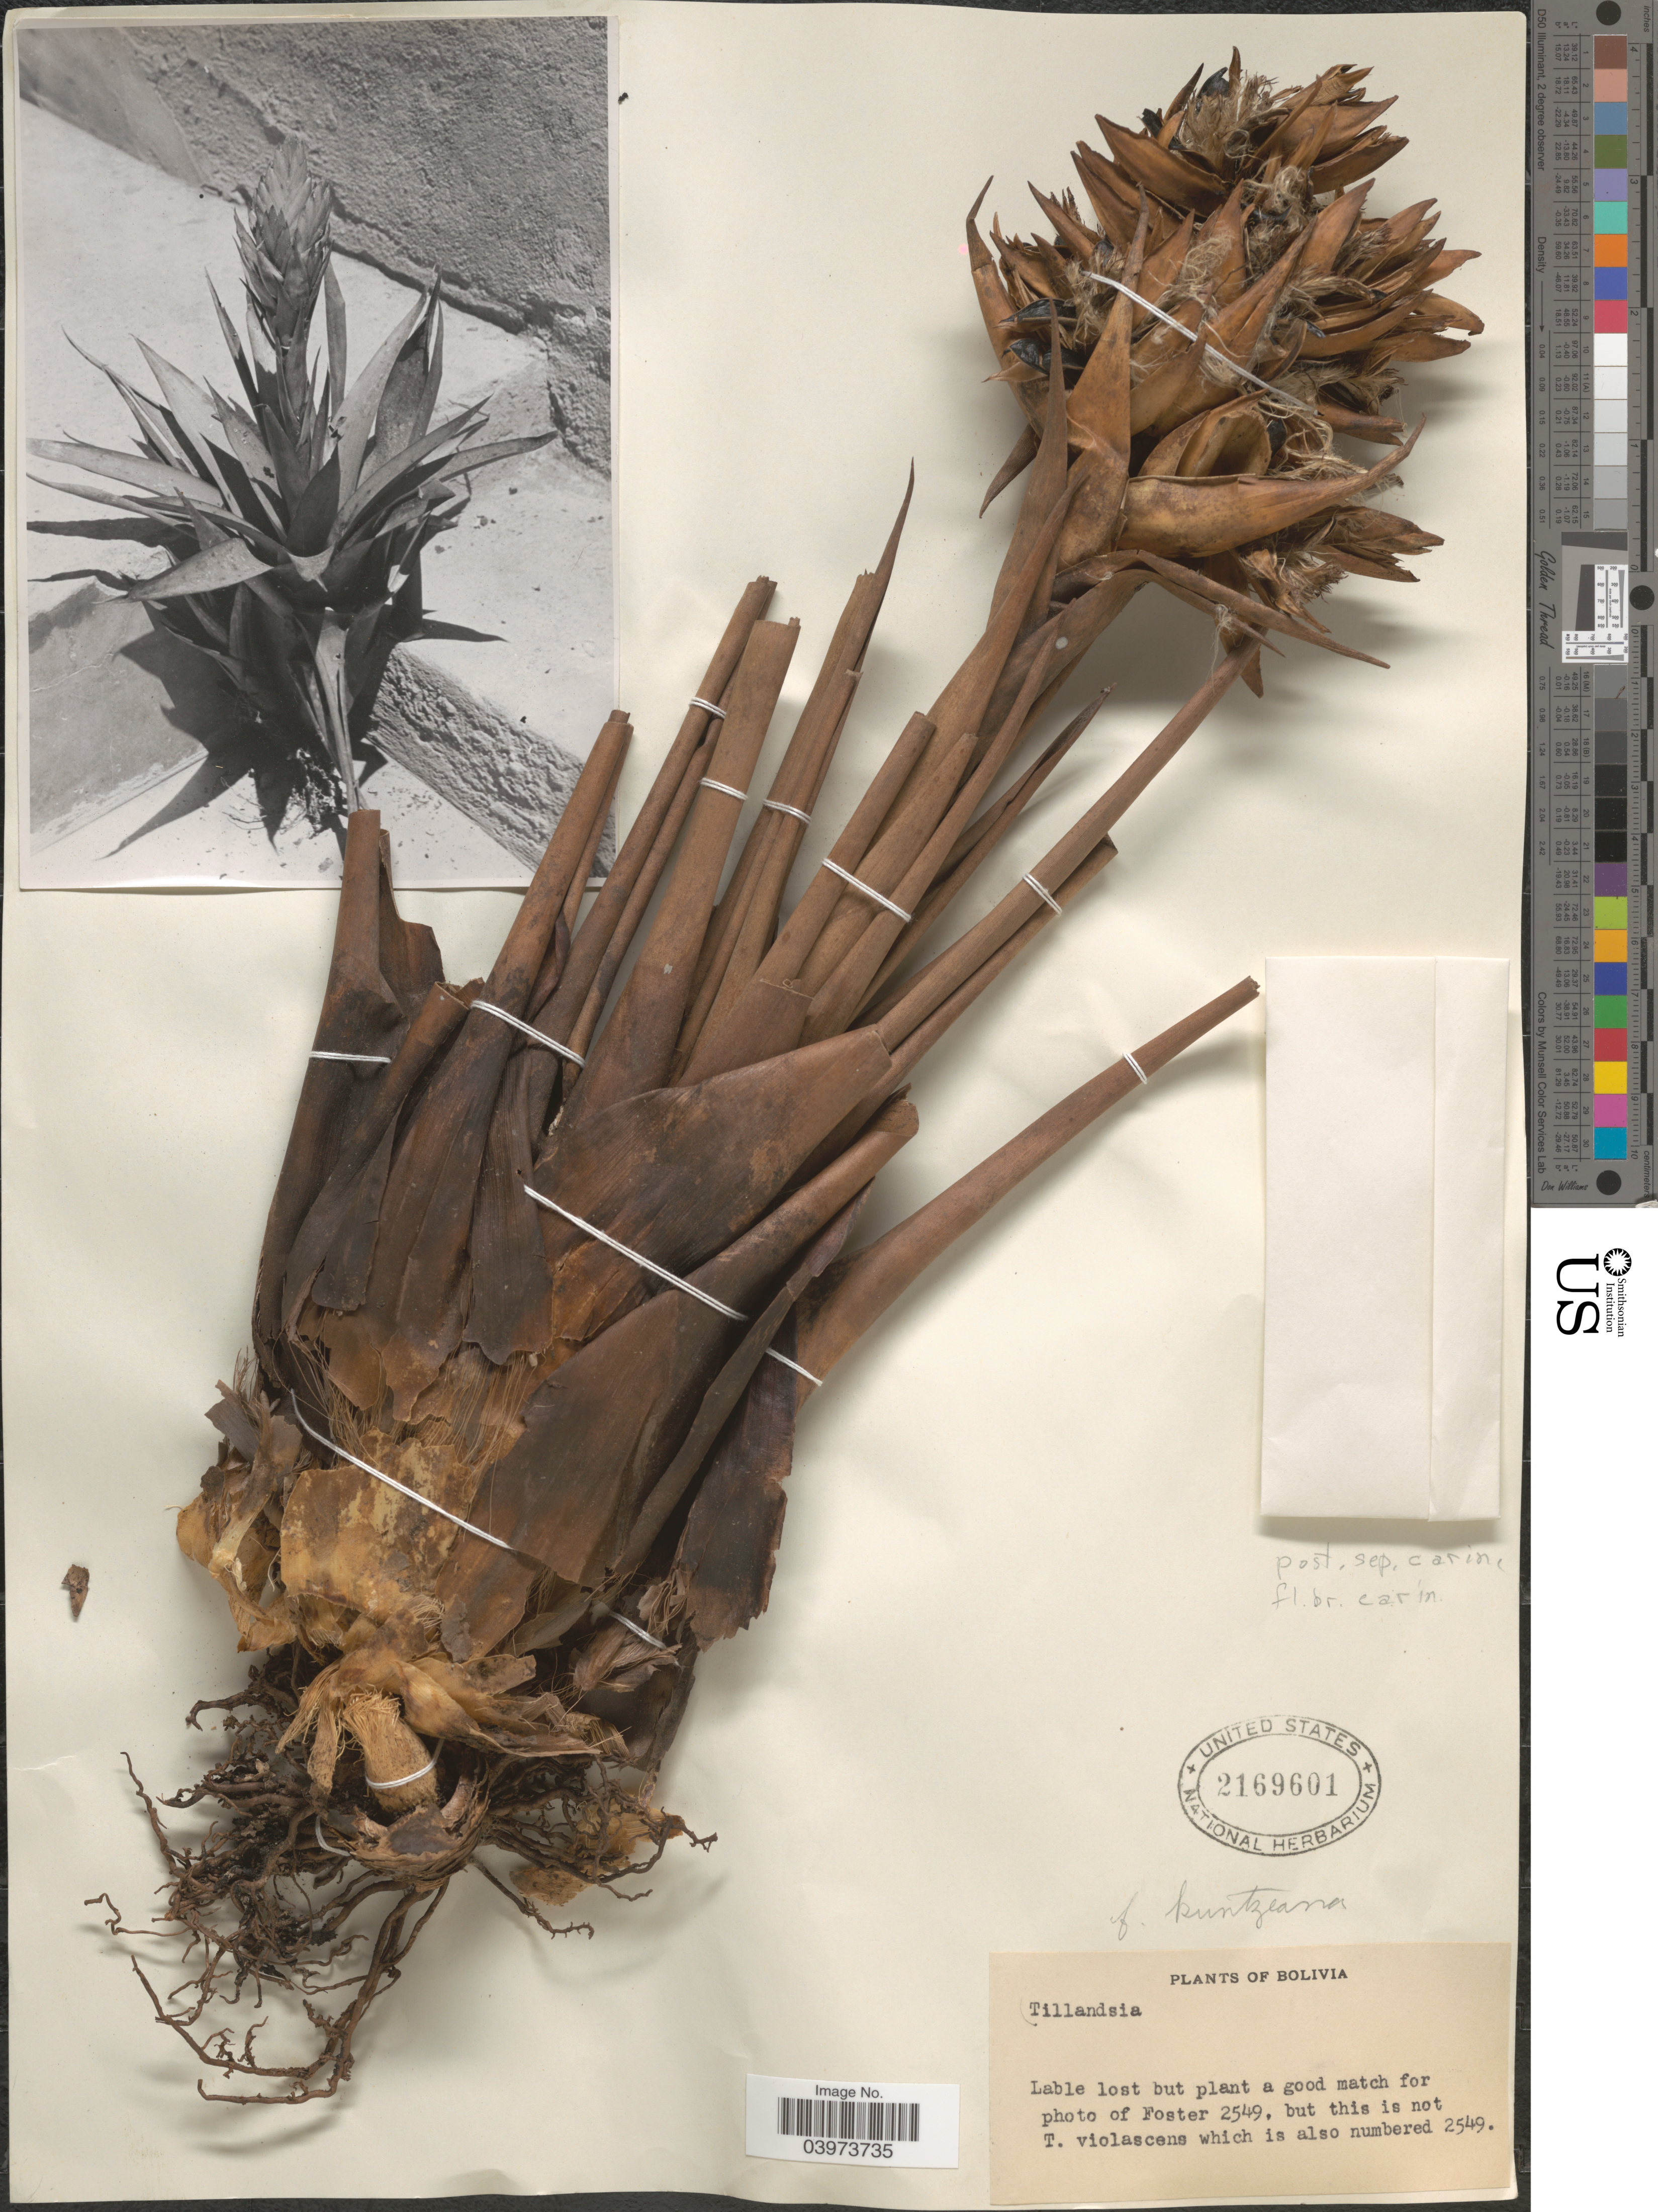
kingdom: Plantae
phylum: Tracheophyta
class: Liliopsida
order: Poales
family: Bromeliaceae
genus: Tillandsia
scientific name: Tillandsia kuntzeana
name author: Mez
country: Bolivia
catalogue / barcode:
********************
== STATED PROBLEM ==
Render each line of the items above as a JSON list of strings, one string per line, with blank lines omitted. Leave the pictures out of the list.

== TASK OUTPUT ==
[
  "kingdom: Plantae",
  "phylum: Tracheophyta",
  "class: Liliopsida",
  "order: Poales",
  "family: Bromeliaceae",
  "genus: Tillandsia",
  "scientific name: Tillandsia kuntzeana",
  "name author: Mez",
  "country: Bolivia",
  "catalogue / barcode:"
]